We've had a respite this year from the high food prices that led to widespread hunger and riots in 2008, but that reprieve (if you can call it that, since some of its causes are economic depression and deflation) may be about to end. In "A 'Time Bomb' for the World Wheat Crop," the Los Angeles Times (14 June 2009) reports on the Ug99 stem rust fungus, a potent strain of wheat rust which originated in Uganda in 1999 (hence the name) and has since spread throughout eastern Africa and the Middle East. One Mexican crop-research institute estimates that about 20% of the world's wheat crop is now in "imminent" danger from the fungus, and since the spores are airborne it will eventually spread around the world. Agronomists are trying to breed wheat strains resistant to Ug99, but this could take a decade, by which time the blight could destroy 80% of the world's wheat crop.
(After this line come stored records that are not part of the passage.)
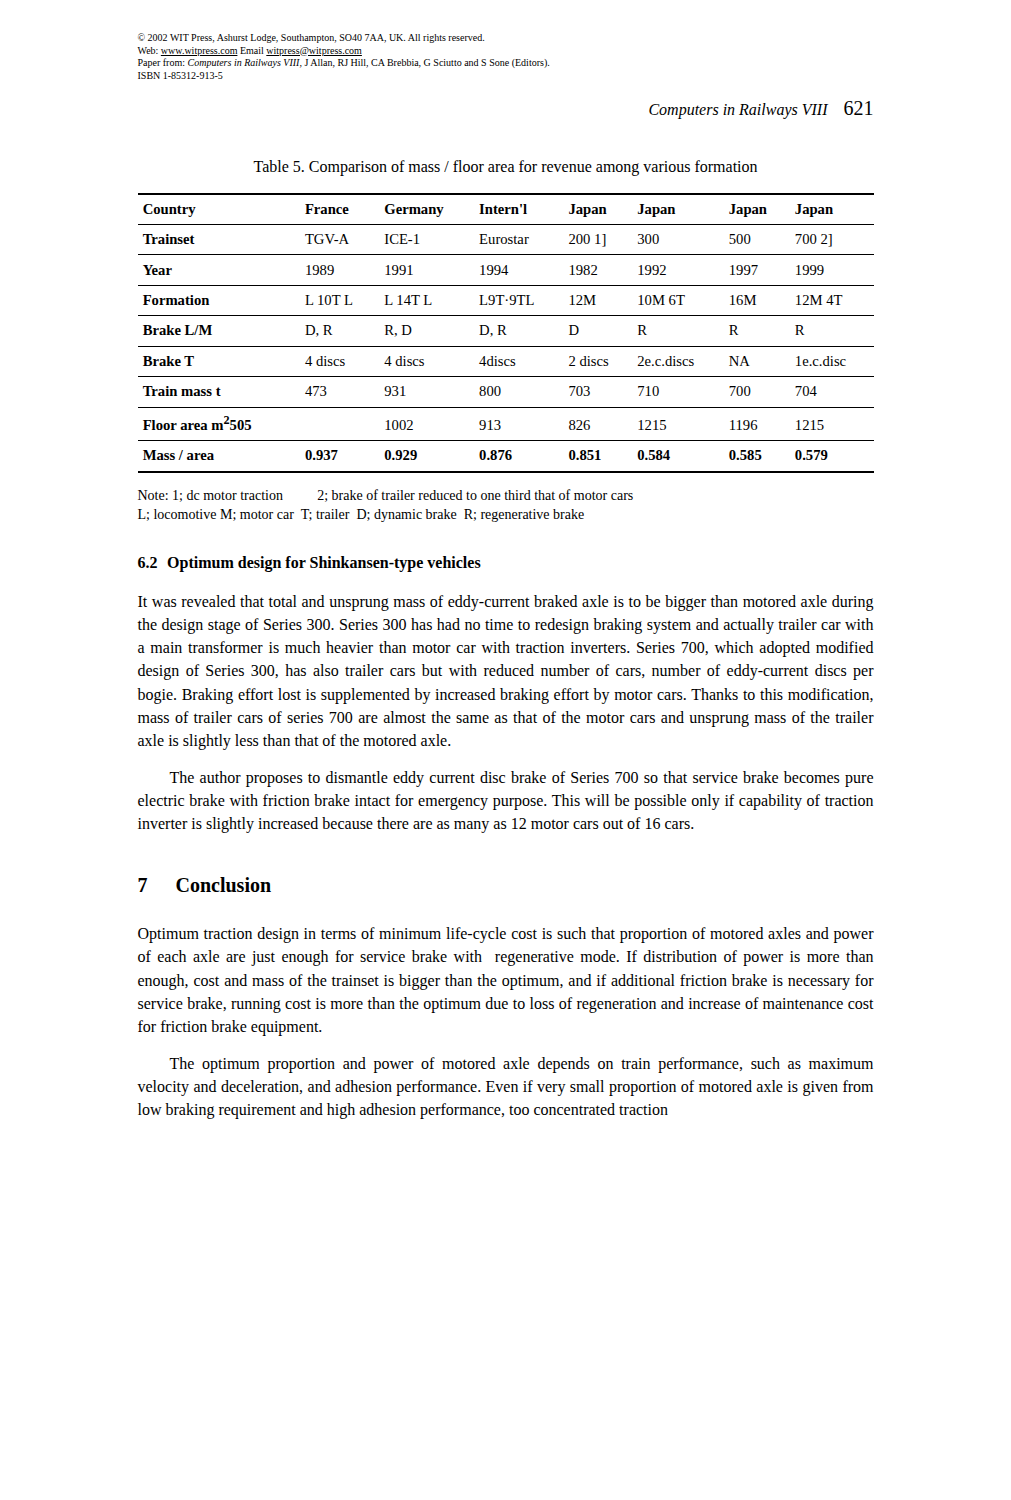© 2002 WIT Press, Ashurst Lodge, Southampton, SO40 7AA, UK. All rights reserved.
Web: www.witpress.com Email witpress@witpress.com
Paper from: Computers in Railways VIII, J Allan, RJ Hill, CA Brebbia, G Sciutto and S Sone (Editors).
ISBN 1-85312-913-5
Computers in Railways VIII 621
Table 5. Comparison of mass / floor area for revenue among various formation
| Country | France | Germany | Intern'l | Japan | Japan | Japan | Japan |
| --- | --- | --- | --- | --- | --- | --- | --- |
| Trainset | TGV-A | ICE-1 | Eurostar | 200 1] | 300 | 500 | 700 2] |
| Year | 1989 | 1991 | 1994 | 1982 | 1992 | 1997 | 1999 |
| Formation | L 10T L | L 14T L | L9T·9TL | 12M | 10M 6T | 16M | 12M 4T |
| Brake L/M | D, R | R, D | D, R | D | R | R | R |
| Brake T | 4 discs | 4 discs | 4discs | 2 discs | 2e.c.discs | NA | 1e.c.disc |
| Train mass t | 473 | 931 | 800 | 703 | 710 | 700 | 704 |
| Floor area m 2 505 | | 1002 | 913 | 826 | 1215 | 1196 | 1215 |
| Mass / area | 0.937 | 0.929 | 0.876 | 0.851 | 0.584 | 0.585 | 0.579 |
Note: 1; dc motor traction 2; brake of trailer reduced to one third that of motor cars
L; locomotive M; motor car T; trailer D; dynamic brake R; regenerative brake
6.2 Optimum design for Shinkansen-type vehicles
It was revealed that total and unsprung mass of eddy-current braked axle is to be bigger than motored axle during the design stage of Series 300. Series 300 has had no time to redesign braking system and actually trailer car with a main transformer is much heavier than motor car with traction inverters. Series 700, which adopted modified design of Series 300, has also trailer cars but with reduced number of cars, number of eddy-current discs per bogie. Braking effort lost is supplemented by increased braking effort by motor cars. Thanks to this modification, mass of trailer cars of series 700 are almost the same as that of the motor cars and unsprung mass of the trailer axle is slightly less than that of the motored axle.
The author proposes to dismantle eddy current disc brake of Series 700 so that service brake becomes pure electric brake with friction brake intact for emergency purpose. This will be possible only if capability of traction inverter is slightly increased because there are as many as 12 motor cars out of 16 cars.
7 Conclusion
Optimum traction design in terms of minimum life-cycle cost is such that proportion of motored axles and power of each axle are just enough for service brake with regenerative mode. If distribution of power is more than enough, cost and mass of the trainset is bigger than the optimum, and if additional friction brake is necessary for service brake, running cost is more than the optimum due to loss of regeneration and increase of maintenance cost for friction brake equipment.
The optimum proportion and power of motored axle depends on train performance, such as maximum velocity and deceleration, and adhesion performance. Even if very small proportion of motored axle is given from low braking requirement and high adhesion performance, too concentrated traction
And if you were thinking "Well, that may be it for bread, cakes, and cereals, but at least we'll always have fish and chips," consider this report, which suggests that the world's fisheries are perilously close to 100% depletion. While the world fish supply isn't absolutely doomed - fish populations can, after all, replace themselves, as oil and other minerals cannot - it is certainly troubling that advanced fishing fleets have been able to wipe out 90% of the world's large fish (tuna, cod, marlin) since 1950.
Neither of these articles portends global famine, but neither is good news for the developing world. Those of us in the richer countries will just have to learn to get by on corn dogs and Spam.